Improving refugee integration through data-driven algorithmic assignment

See allHide authors and affiliations

Science  19 Jan 2018:
Vol. 359, Issue 6373, pp. 325-329
DOI: 10.1126/science.aao4408

Data-driven refugee assignment

The continuing refugee crisis has made it necessary for governments to find ways to resettle individuals and families in host communities. Bansak et al. used a machine learning approach to develop an algorithm for geographically placing refugees to optimize their overall employment rate. The authors developed and tested the algorithm on segments of registry data from the United States and Switzerland. The algorithm improved the employment prospects of refugees in the United States by ∼40% and in Switzerland by ∼75%.

Science, this issue p. 325


Developed democracies are settling an increased number of refugees, many of whom face challenges integrating into host societies. We developed a flexible data-driven algorithm that assigns refugees across resettlement locations to improve integration outcomes. The algorithm uses a combination of supervised machine learning and optimal matching to discover and leverage synergies between refugee characteristics and resettlement sites. The algorithm was tested on historical registry data from two countries with different assignment regimes and refugee populations, the United States and Switzerland. Our approach led to gains of roughly 40 to 70%, on average, in refugees’ employment outcomes relative to current assignment practices. This approach can provide governments with a practical and cost-efficient policy tool that can be immediately implemented within existing institutional structures.

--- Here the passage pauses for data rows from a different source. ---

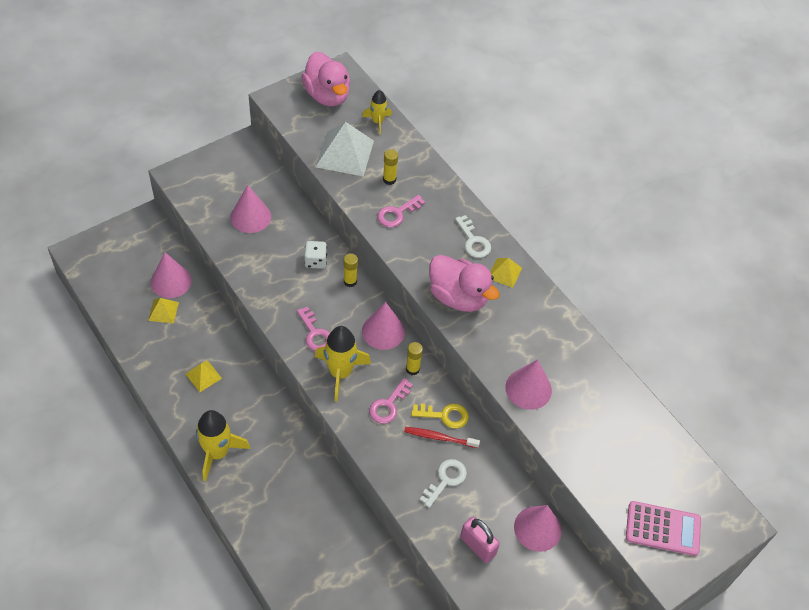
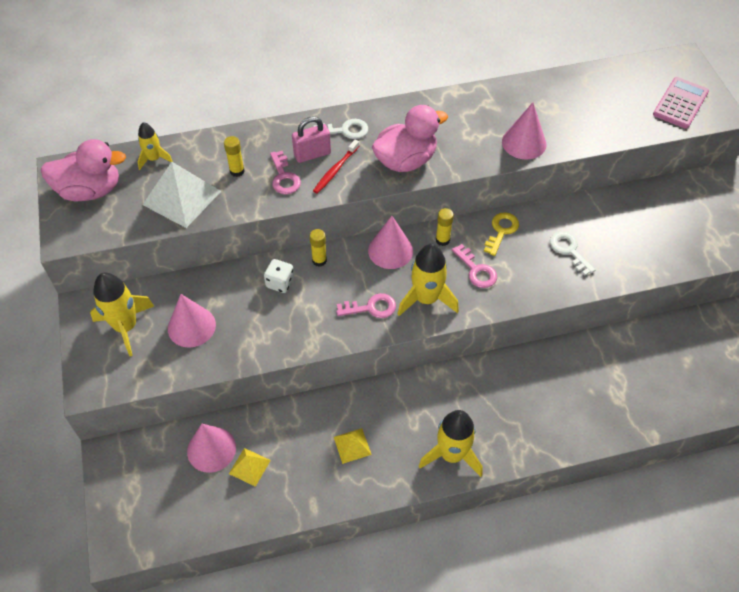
camera: 65 degrees left, 0 degrees up
(235, 176) = (126, 327): none -> yellow rocket
(439, 437) = (523, 242): red toothbrush -> red toothbrush (335, 170)
(477, 546) = (640, 247): pink padlock -> pink padlock (312, 154)
(504, 272) = (391, 120): yellow pyramid -> none
(537, 528) = (632, 201): pink cone -> none

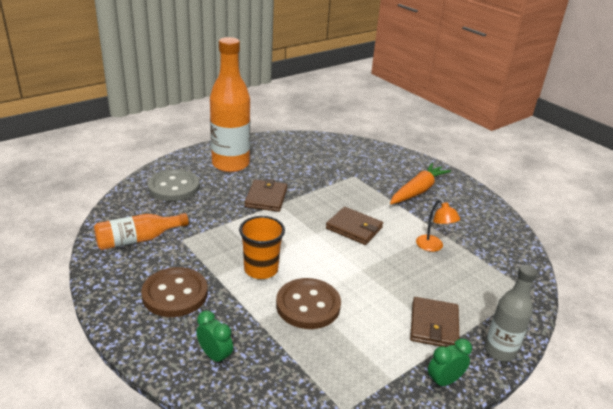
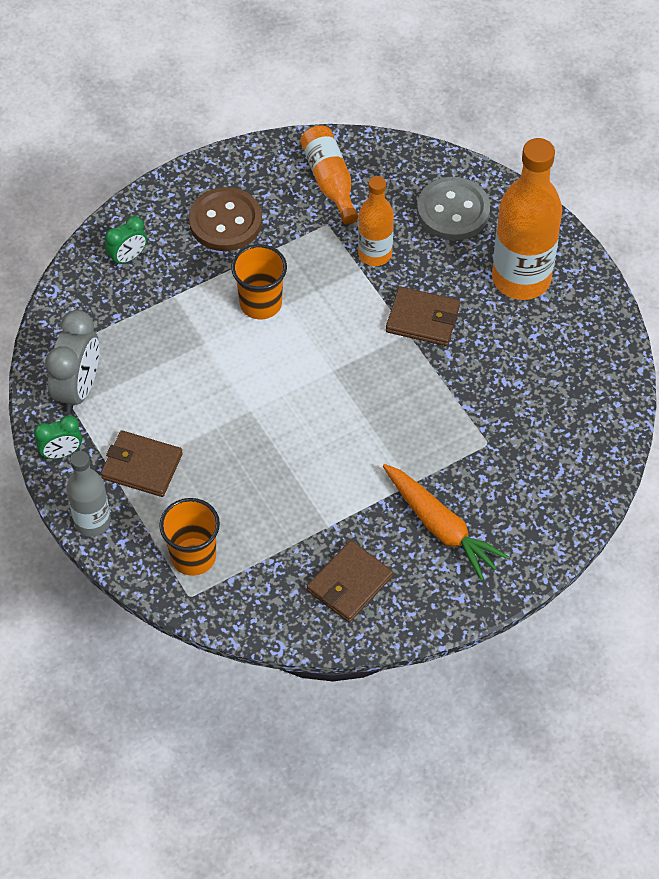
camera: 100 degrees right, 25 degrees up
(211, 217) = (375, 254): none -> orange bottle
(308, 305) = (191, 345): brown button -> none
(354, 228) = (341, 418): brown wallet -> brown wallet (349, 583)
(372, 377) = (78, 389): none -> grey clock
(433, 247) = (291, 507): orange lamp -> none
(444, 381) = (61, 453): green clock -> green clock turned 90 degrees clockwise
(496, 290) = (193, 556): none -> orange cup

Refugees are among the world’s most vulnerable populations (1, 2). After experiencing war, violence, and years of living in overcrowded refugee camps, refugees arrive in a new country with few resources and must acclimate to an unfamiliar local language, economy, and culture. Refugees frequently remain economically marginalized, with low levels of employment in the years following their arrival (35).

The assignment of refugees to different resettlement locations within a host country is one of the first policy decisions made during the resettlement process (6). It is also one of the most consequential in maximizing refugees’ economic integration and self-sufficiency as a first step toward a more comprehensive integration into society (79). Three sets of factors affect refugee integration: geographical context, personal characteristics, and synergies between geography and personal characteristics (Fig. 1 and fig. S1). For instance, some resettlement locations in the United States offer better economic and social opportunities that can result in higher levels of refugee employment (Fig. 1A). In addition, refugees with certain characteristics, such as language and educational skills, are more likely to succeed economically regardless of the resettlement location to which they are sent (Fig. 1B). Finally, the expected employment returns associated with personal characteristics can vary across different resettlement locations (Fig. 1C). This indicates that there are synergies between places and people; certain characteristics will make a refugee a better match for a particular location. In Switzerland, for example, we find that the ability to speak French (i.e., among French-speaking African refugees) results in a larger payoff for refugees assigned to French-speaking cantons than for those assigned to German-speaking cantons (fig. S2).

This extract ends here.